Campbell, 64, was just 15 when her boss at a summer job recoiled after she told him she had plans to go to university – he clearly expected nothing so ambitious from somebody who was black.
She loses no sleep over this form of prejudice today, as it was just one of countless examples that didn’t hold her back. She went on with her studies after the summer job and excelled, later being accepted into Cambridge University.
Campbell recently curated an exhibition at Goldsmiths, University of London involving 60 black professionals who were part of the first young people of the Caribbean diaspora to successfully pass through the British educational system – and go on to become the UK’s first black middle class professionals.
The exhibition, called 60 Untold Stories, examined the stories of these people and their experiences of education, both negative and positive.
“Back then, there was a lot of talk around the difficulty of educating the West Indian child, a lot of talk about how we were educationally subnormal, but that certainly wasn’t the case,” says Campbell, who went on to become a successful secondary school English teacher.
“I looked at my peers and realised how many had just sailed through the education system in spite of all of those issues of being black in a predominantly white society. It concerned me that during every Black History Month, we tended to look across the waters when talking about people from a black background who have made an impact.
“There is a focus on Martin Luther King Jr, Rosa Parks, Nelson Mandela… I wanted to show that we have heroes; we have history makers who are black British. This project set out to focus on these people.”
The exhibition featured 60 portraits and 60 oral histories taken from these professionals. Among them was Paul Philp, the first black man to play basketball for Great Britain at an Olympic level, educator Cynthia Eubank OBE and the poet Linton Kwesi Johnson.
Life was tough for the first wave of West Indian people to arrive on British shores; prejudice was open and constant.“The other schoolchildren used to ask me where I kept my tail,” recalls Campbell. “They said they wanted to rub my skin to see if the chocolate would come off.” In spite of the taunts, Campbell and her generation ploughed on with dogged determination.
“In primary school, I was conscious that I was ahead of the other children, and then I became fascinated by secondary school. The thing that enthralled me most was the library. I can remember reading Dostoevsky when I was still fairly young. Secondary school was amazing and actually created me and my love of education.”

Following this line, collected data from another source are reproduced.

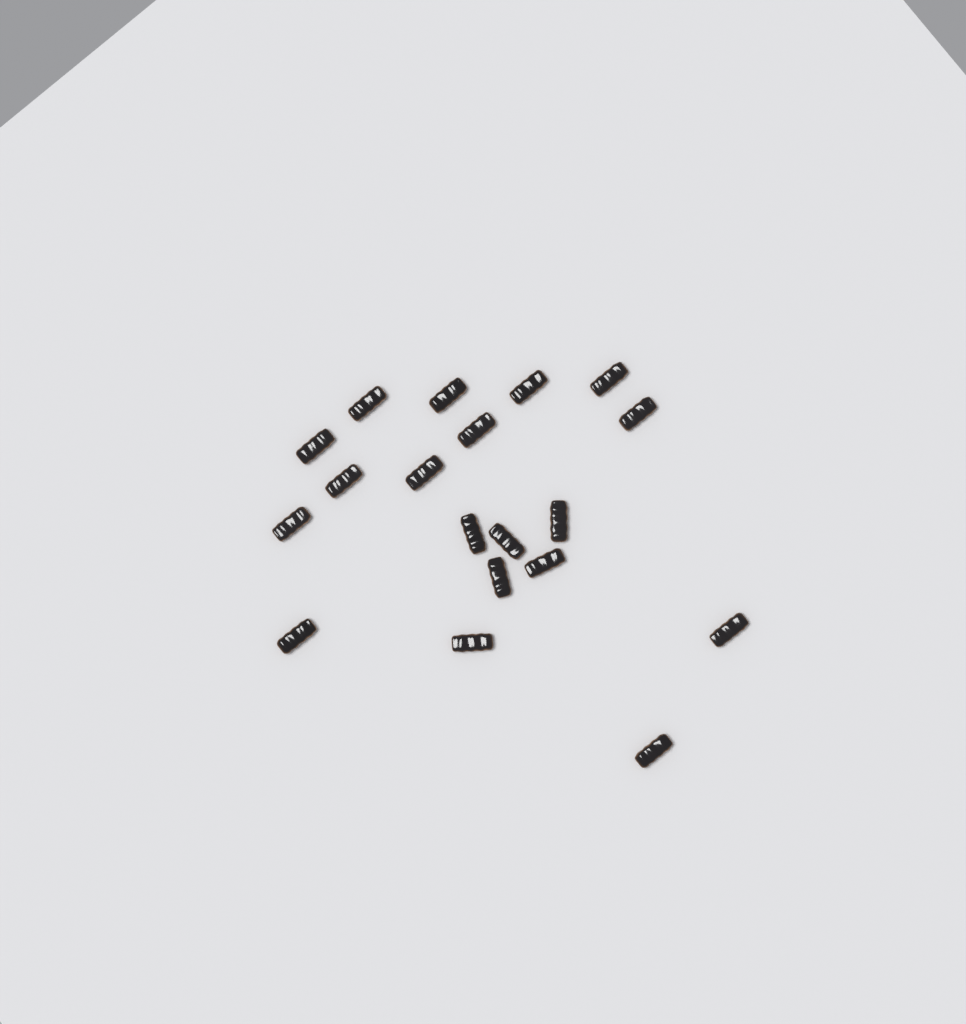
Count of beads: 19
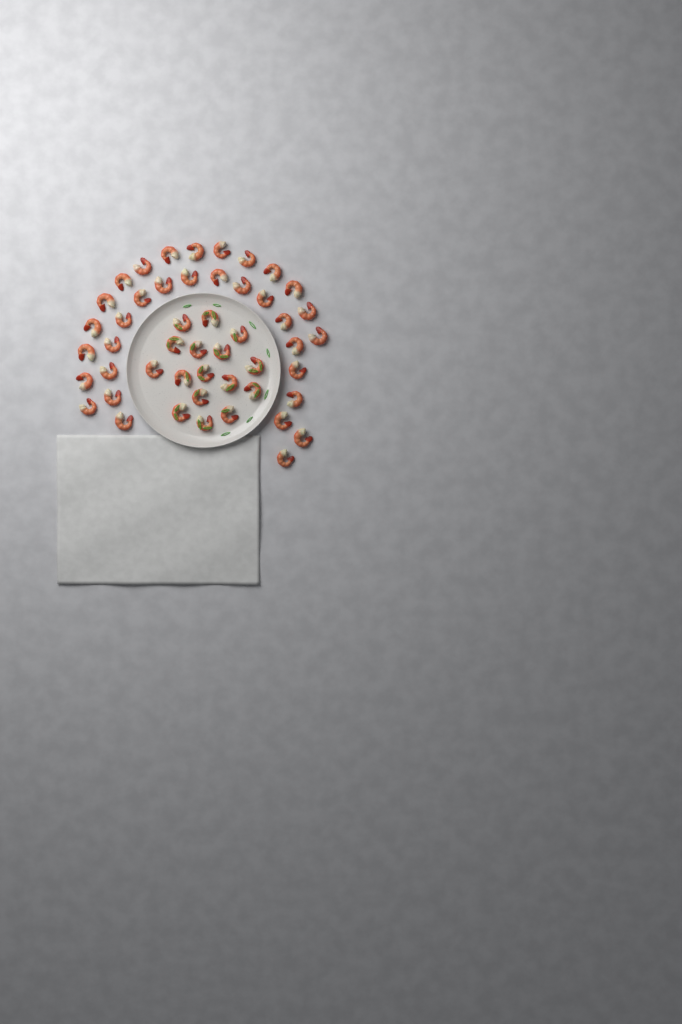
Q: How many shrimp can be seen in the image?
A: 49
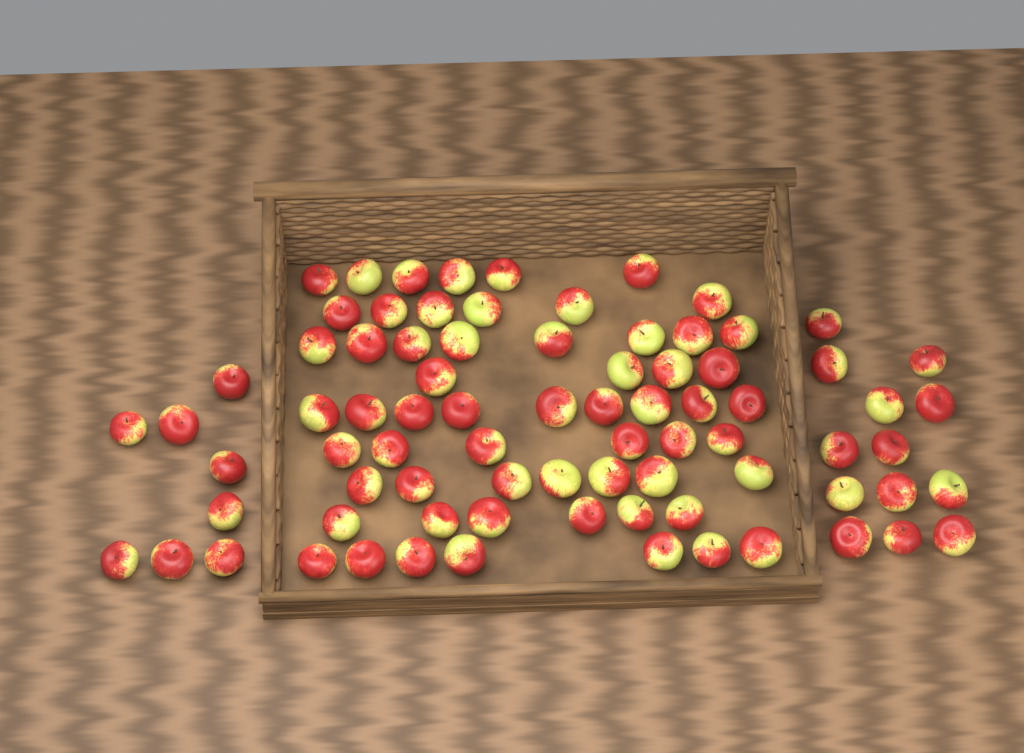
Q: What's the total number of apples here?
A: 80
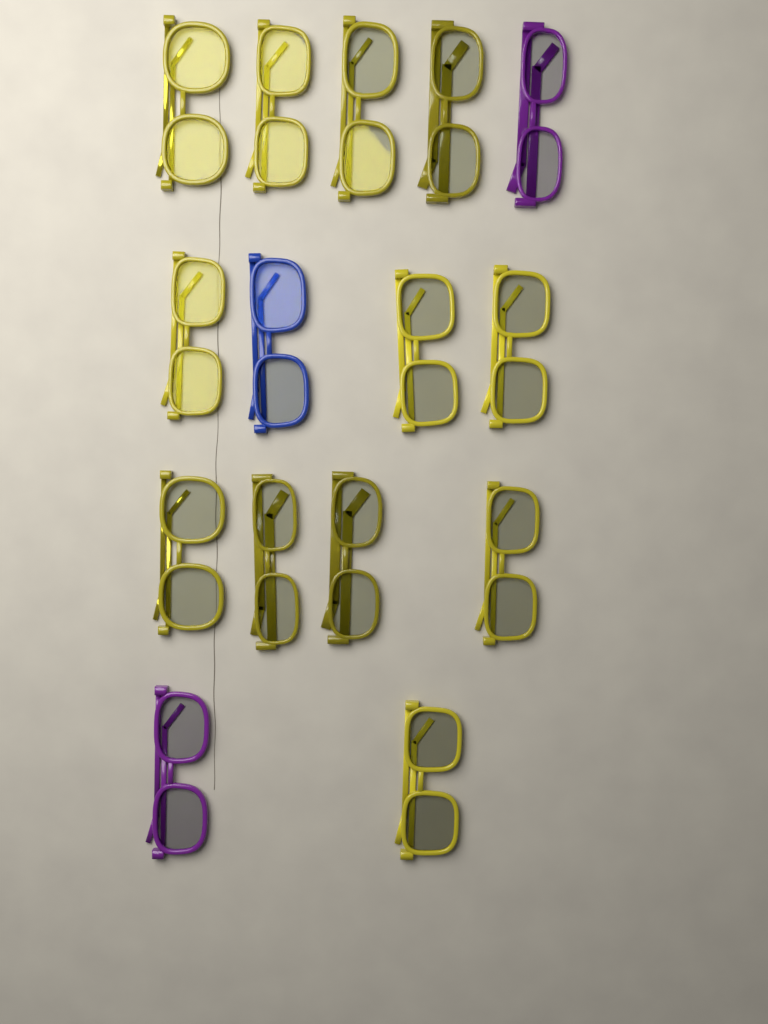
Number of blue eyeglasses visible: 1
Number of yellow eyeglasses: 12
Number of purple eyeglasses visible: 2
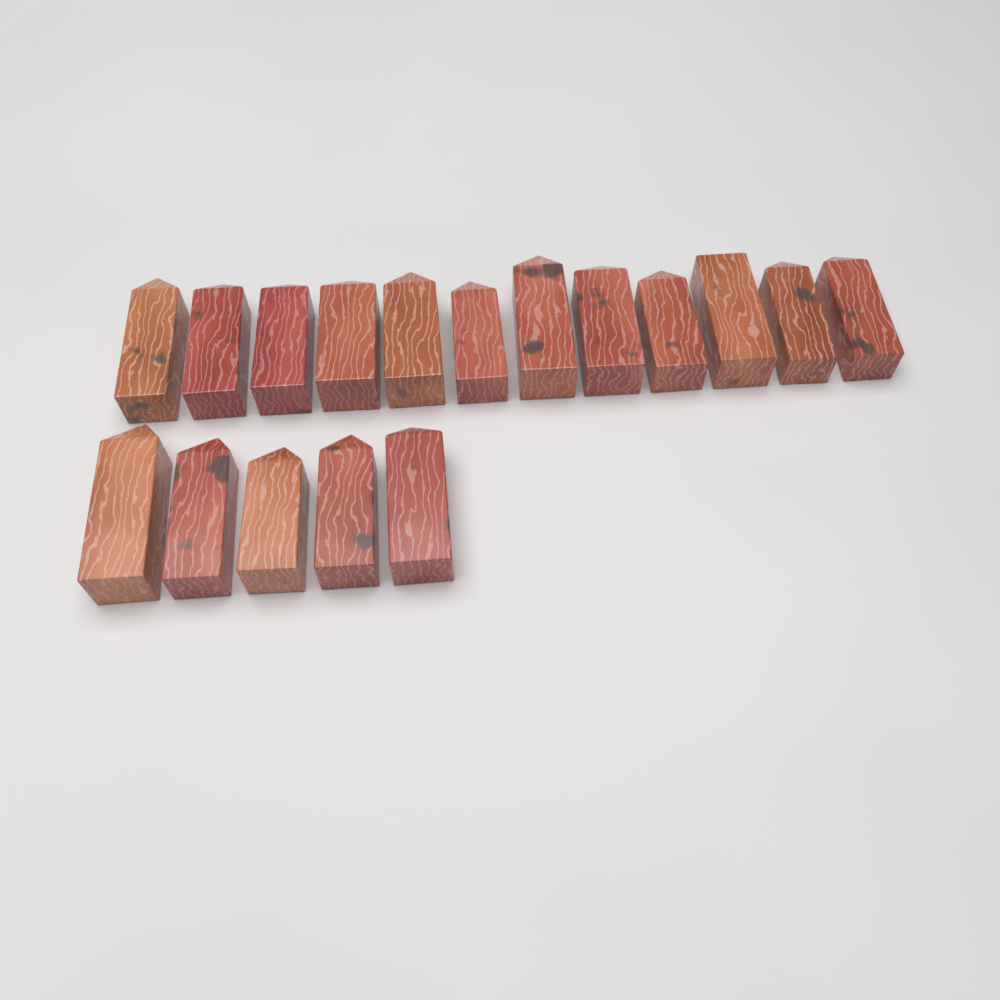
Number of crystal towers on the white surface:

So, Campbell’s generation blazed a trail for those who came next, but did life get any easier, did prejudice diminish over time?
School children from Evelyn Grace Academy, Brixton, were involved as volunteers in this project. Devon Hanson, their Head teacher, is from the generation just below Campbell’s. He says prejudice was still prevalent while he was growing up – there was only a small gap between his and Campbell’s generation. The notion that there was a difficulty in teaching the West Indian child was still around when Hanson was going through education.
“I remember making a phone call to get an interview at a company and at the end of it telling them I was black, there was a pause on the other end of the phone,” says Hanson and was told to still come in but he says: “I have never felt so low in all of my life. I felt that I had sold myself out and I was making an excuse for who I am.”
After this, Hanson would implement what he had learned from his role model and hero Mohammed Ali as well as Campbell’s generation; confidence, presentation and calmness. “I used to stand back and watch, I liked their calmness, I liked the way they presented themselves,” he adds. “They used to dress immaculately, they were immaculate with their manners, and with the way they carried themselves, in a sense I modeled myself on them.”
Now Hanson is in a position of major influence and is passing down what he has learnt from the generation before him, together with what he has discovered from his own journey.
Some of his pupils reflected on the effects that earlier generations had on their experience today. Thirteen-year-old Savannah Anderson said: “I think it has made our lives better. They have proved that even though people tried to put them down because of their colour. They still stood up and they overcame the obstacles they had to face.”
14 year old Devaunte Robinson, a student of Hanson says “He has opened so many opportunities for us all inside the school to extend ourselves and our education, so we can be the best we can be.”
Has prejudice disappeared or is it just less overt? This is hard to say, but one thing is clear – previous generations have given us the tools and knowledge to know that obstacles can be overcome.